Protoknuckles@lemmy.world 20 hours ago
SenK@lemmy.ca 20 hours ago
First I can look at my own values and discover that I happen to value human well-being. I like it when people are happy, healthy and free of suffering. It doesn’t make me a “virtuous” person, I’m a human too so I could be purely guided by self-interest.
Then I can look at science and reason and conclude that by those things, I can generally figure out what kind of things impact human well-being and how.
Then I can look at someone’s behavior and conclude that it’s either beneficial or detrimental to human well-being.
Then I can look at science and reason again to find out how to address that behavior in order to reduce (or even entirely prevent) harm.
I don’t need a moral framework for any of that, and I certainly don’t need to judge people as essentially “good” or “evil”.
Protoknuckles@lemmy.world 20 hours ago
But why is it a beneficial for other humans to be happy? Why do you like that? That is empathy.
SenK@lemmy.ca 19 hours ago
My capacity for empathy has nothing to do with anything.
Again: I just happen to value human well-being, and as literally everybody in the universe, I will seek to act in accordance to my values, which usually easily puts me in the same camp as other people who value human well-being.

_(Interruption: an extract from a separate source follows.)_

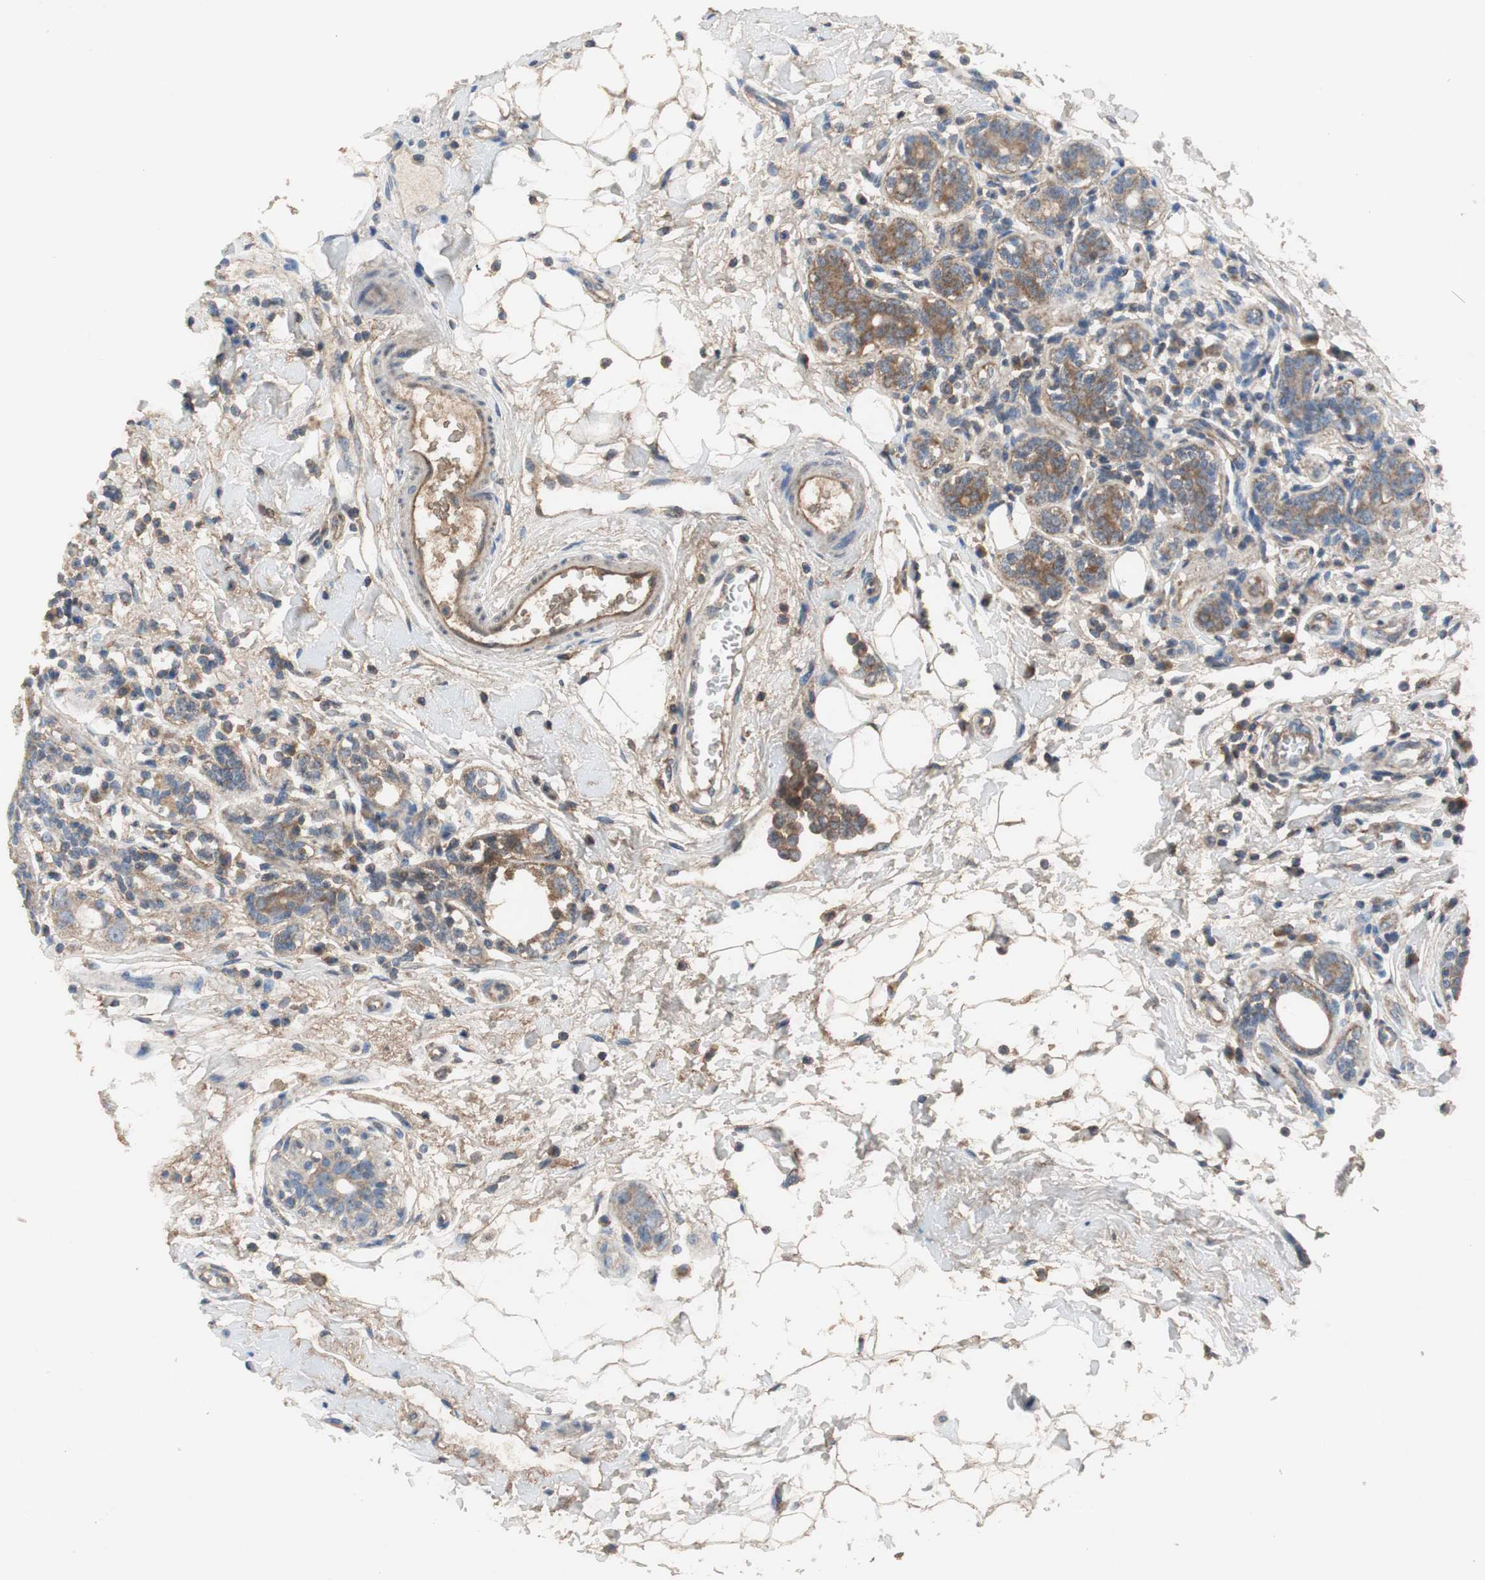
{"staining": {"intensity": "moderate", "quantity": ">75%", "location": "cytoplasmic/membranous"}, "tissue": "breast cancer", "cell_type": "Tumor cells", "image_type": "cancer", "snomed": [{"axis": "morphology", "description": "Normal tissue, NOS"}, {"axis": "morphology", "description": "Lobular carcinoma"}, {"axis": "topography", "description": "Breast"}], "caption": "Immunohistochemistry (IHC) (DAB) staining of human breast cancer (lobular carcinoma) exhibits moderate cytoplasmic/membranous protein positivity in approximately >75% of tumor cells. The protein is shown in brown color, while the nuclei are stained blue.", "gene": "VBP1", "patient": {"sex": "female", "age": 47}}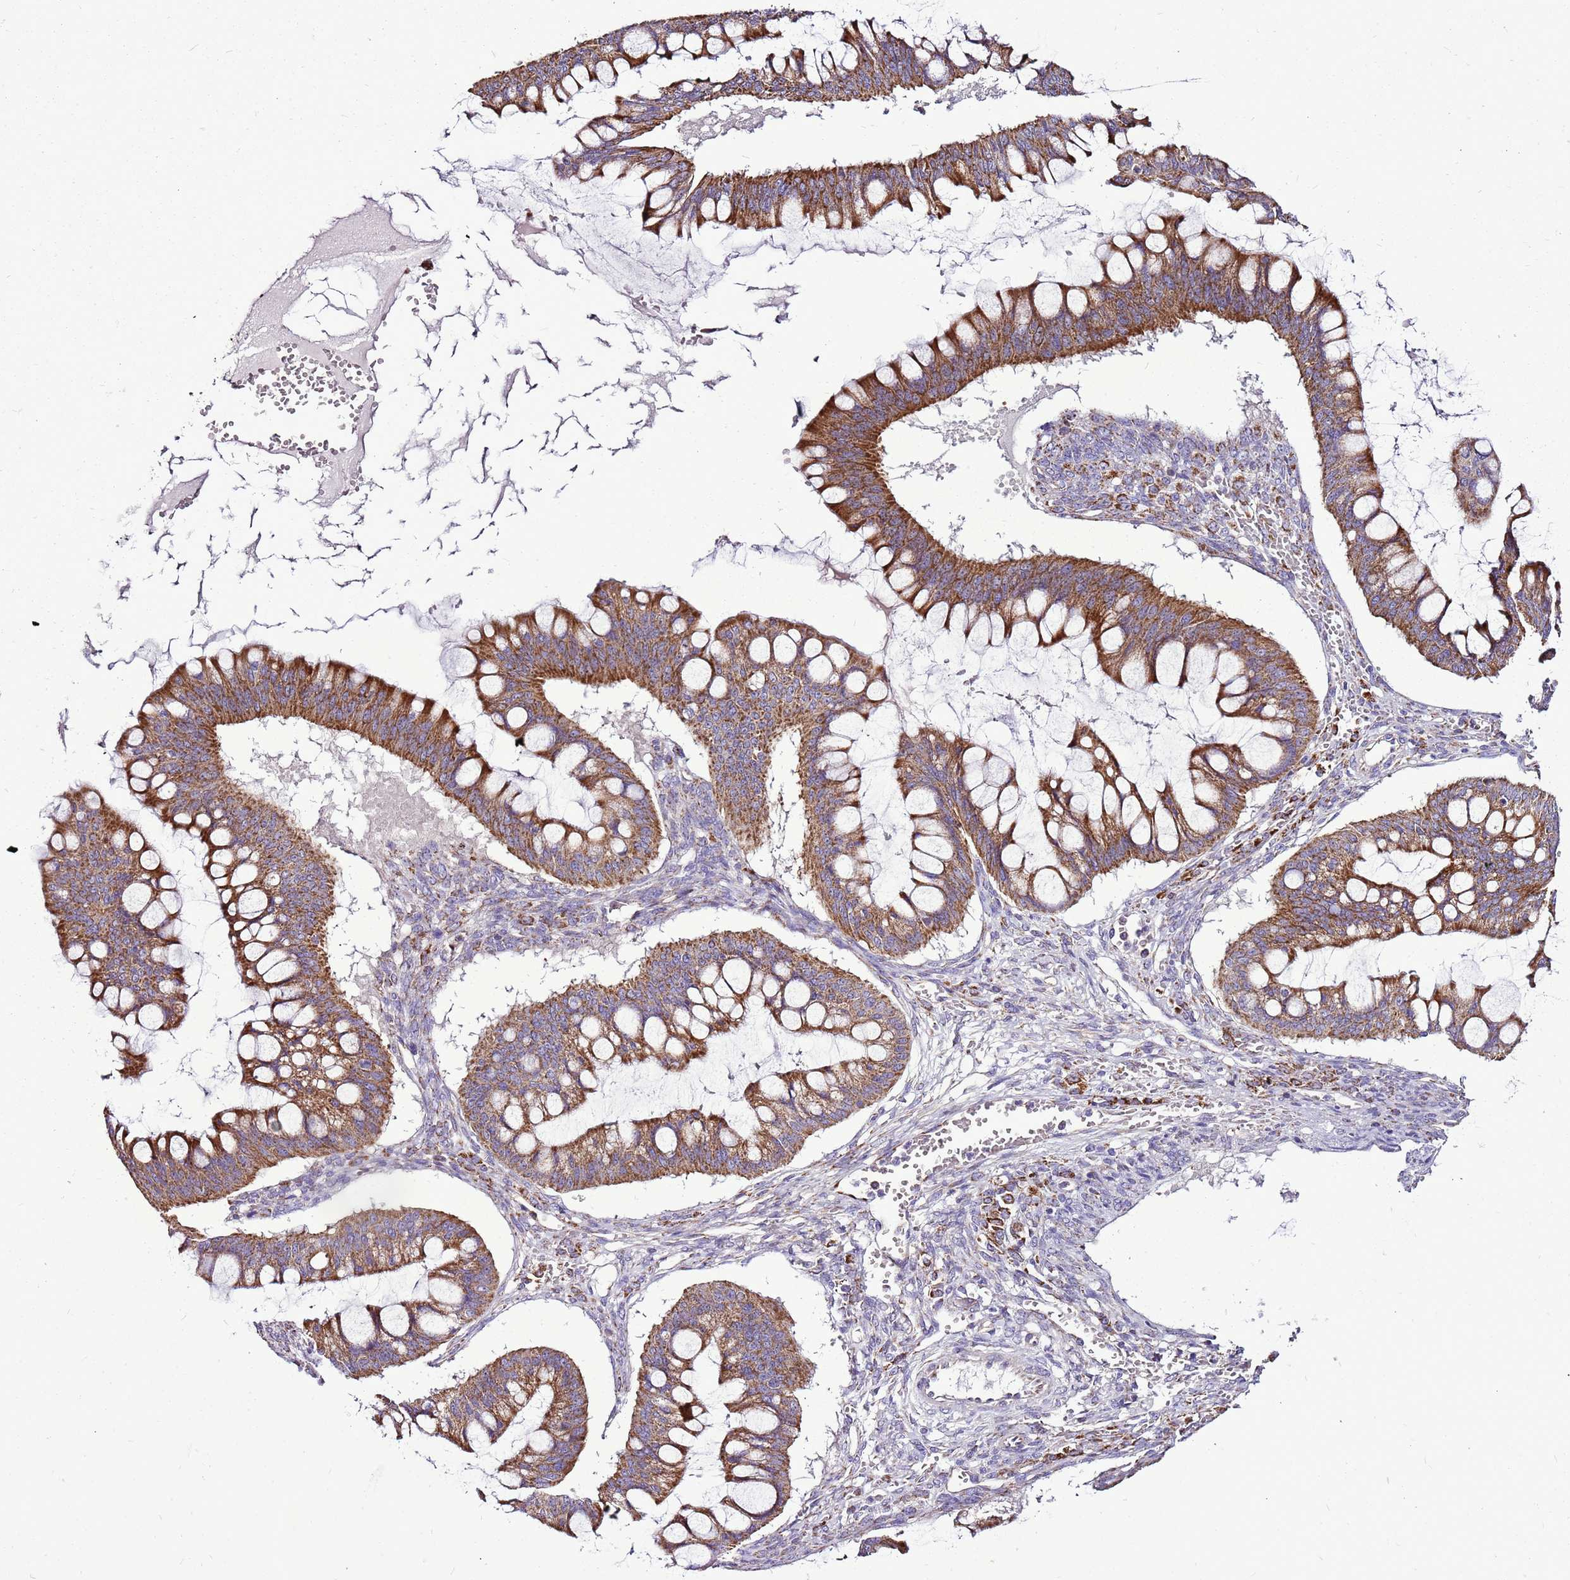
{"staining": {"intensity": "moderate", "quantity": ">75%", "location": "cytoplasmic/membranous"}, "tissue": "ovarian cancer", "cell_type": "Tumor cells", "image_type": "cancer", "snomed": [{"axis": "morphology", "description": "Cystadenocarcinoma, mucinous, NOS"}, {"axis": "topography", "description": "Ovary"}], "caption": "About >75% of tumor cells in ovarian cancer show moderate cytoplasmic/membranous protein expression as visualized by brown immunohistochemical staining.", "gene": "GCDH", "patient": {"sex": "female", "age": 73}}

There are people out there who value “the word of the lord” or something like that more. Like they would prefer to kill wrong-believers because they value their religious text more than human life. They think they are “good” too. I don’t agree with them, but if MOST people did, then they would get to decide what “good” is.
ageedizzle@piefed.ca 20 hours ago
How else can you judge someone’s character if not by their actions?
SenK@lemmy.ca 20 hours ago
How about not judging? How about just asking if they cause harm or not, and how to prevent that harm.